O estudo destaca forte associação entre jornadas estendidas e menor escolaridade: mais de 83% dos vínculos de 44 horas correspondem a trabalhadores com ensino médio completo, percentual que recua para 53% entre os com nível superior. As jornadas mais longas predominam em ocupações que exigem menor qualificação formal —atividades simples na indústria, agropecuária e comércio— enquanto cargos técnicos e superiores concentram horários reduzidos. Além disso, apenas 41% dos trabalhadores com vínculo formal são mulheres, proporção ainda menor entre quem tem jornadas elevadas e remunerações abaixo de dois salários mínimos.
A discussão sobre o fim da escala 6x1 chega ao Congresso com duas PECs já aprovadas na CCJ e um projeto de lei do governo que altera pontos da CLT. O Ipea estima que reduzir a jornada de 44 para 40 horas elevaria o custo da mão de obra em 7,84% no país; uma adoção da escala 4x3 (36 horas) poderia subir os custos em 17,57%. Boa parte dos contratos de 44 horas está em empresas de pequeno porte: 3,39 milhões em companhias com até quatro empregados e 6,64 milhões até nove empregados. O instituto ressalta, contudo, que parte do aumento poderia ser assimilado pela economia, como ocorreu após reajustes reais do salário mínimo.

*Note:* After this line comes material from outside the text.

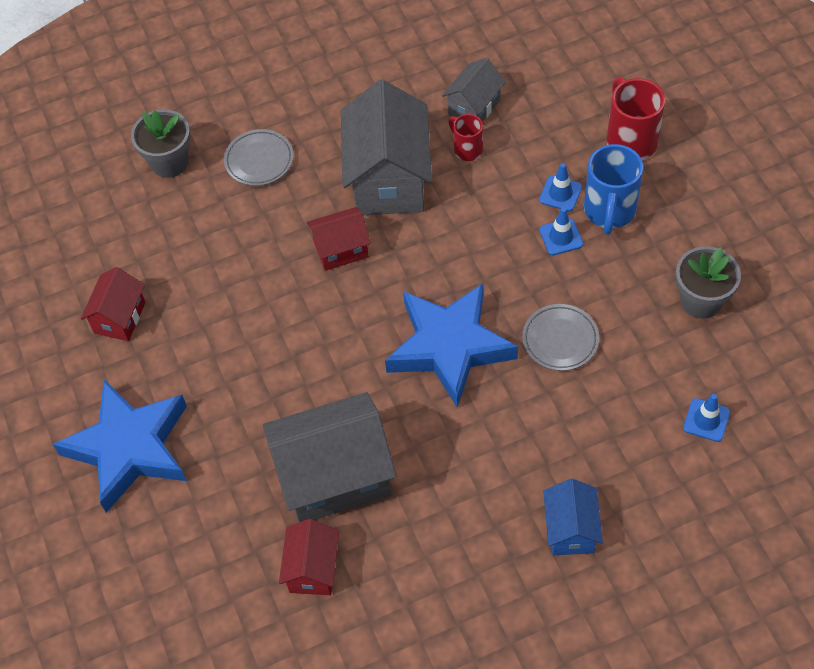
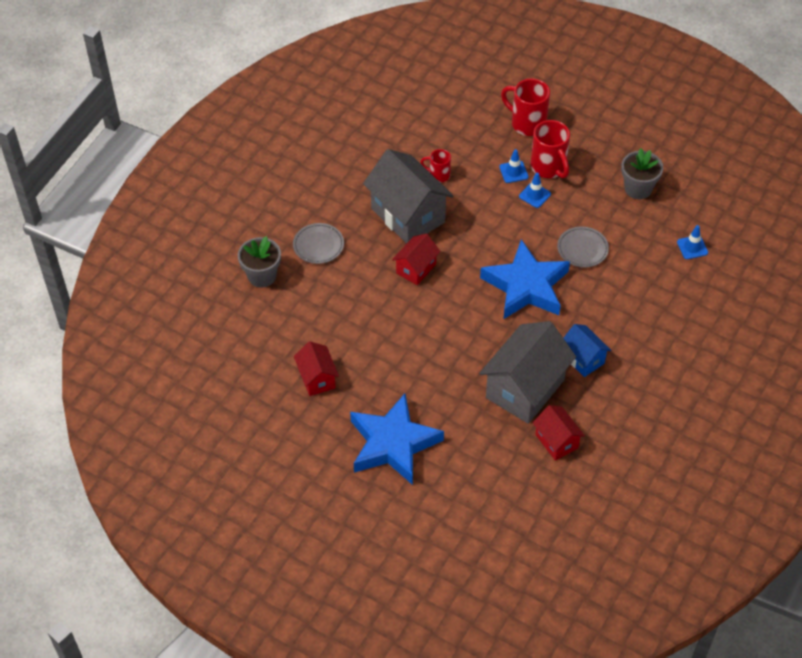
camera: 40 degrees left, 5 degrees down
(474, 107) = (421, 149): grey house -> none
(570, 529) = (672, 340): blue house -> blue house (583, 359)
(609, 211) = (549, 168): blue mug -> red mug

Do ponto de vista político e social, o relatório coloca na agenda um dilema clássico: promover justiça distributiva reduzindo jornadas e desigualdade, ao mesmo tempo em que se aumenta o custo do trabalho e se pressiona empresas, sobretudo as menores. Para os formuladores de política, os dados reforçam que a proposta tem efeito redistributivo, mas exigirá soluções práticas para mitigar impactos setoriais e regionais, além de calibrar o discurso legislativo diante do custo econômico que a mudança implicaria.